The Lease Down Payment Dilemma


So I received an email from a reader explaining the whole down payment dilemma in a very detailed and extremely convincing manner. It has, changed my view of down payments. I’m not saying I’d put down a large down payment, but if you got it, why not, specially if the interest is high on the vehicle you plan on leasing. Also, I do recommend everyone to call their insurance agents and find out how their policies treat leases.

So here are excerpts of the email sent by Damien from D.C.

“So I called my insurance company, Geico, and asked them about it. They report that their payout for a claim doesn’t rely on how the car was financed. That is, if they determine it is a $27k payout and residual value is $20k and you owe nothing, then you would get your $7k in cold hard cash.

I think what you are giving up is the GAP protection. In our example, you lost $3k. That would be the maximum you could lose, because there are no remaining lease payments and therefore there is no gap to protect.

Look at the other direction, where you pay $1000 to drive off the lot. In this case, your remaining lease payments are around $11k. The residual + the remaining lease payments is $29k, and the insurance company pays off $27k. This leaves a $2k gap, which the lease (if it includes GAP protection) would cover. In this case you only lost $1k, not $3k.

So it is a gamble, but not for the down payment amount. The gamble is for the gap, or depreciation. The depreciation is the highest when you drive off the lot, and should be $0 after your last lease payment.”
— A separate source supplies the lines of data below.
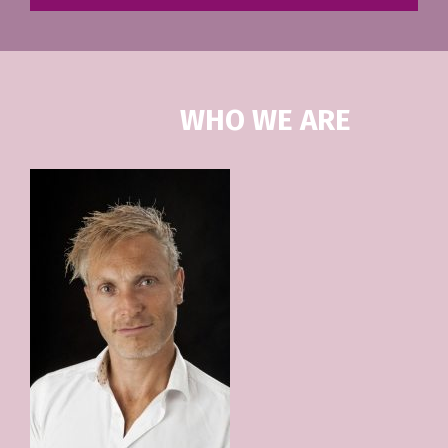
WHO WE ARE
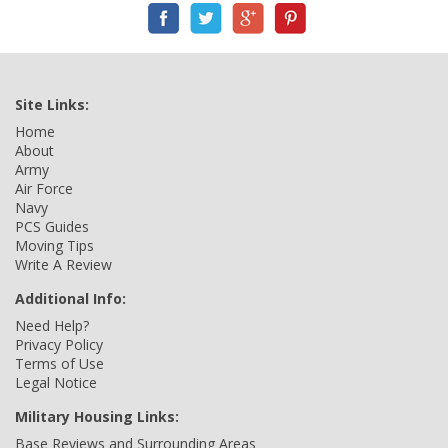
Site Links:
Home
About
Army
Air Force
Navy
PCS Guides
Moving Tips
Write A Review
Additional Info:
Need Help?
Privacy Policy
Terms of Use
Legal Notice
Military Housing Links:
Base Reviews and Surrounding Areas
There you have it folks, I couldn’t have said it better myself. Props to Damien for this insightful email.
Now I gotta call my insurance agent tomorrow 😛


Lately, I have been putting a lot of thought into the down payment. Generally, I don’t advise people to put down a lot for their initial drive off costs since in the event the car is stolen/totalled, you will lose all that is put towards the car. That typically happens because GAP coverage from either your insurance or the leasing bank only covers your remaining payments. However, I have been analyzing the financial effect of paying a down payment and it makes a lot of sense (assuming you never get your car stolen or totalled). Take this for instance, lets say I want to lease a vehicle that at a cap cost of $30,000. The residual value is $18,000 (60%) after 36 months This would mean your depreciation fee you are paying is 12,000, which you will finance at a rate of say .00101 or 2.42%, then of course, you pay your sales tax every month. Now lets say you put down 10,000 dollars, lowering your cap cost to $20,000, which makes your effective depreciation fee $2,000. This pretty means that you are being charged interest and sales tax on $2,000 versus $12,000, saving you a bunch over time.

Of course all of this comes at a risk. Get the car stolen or totalled in an accident, you lose the $10,000 in a flash. So, are you the gambling type?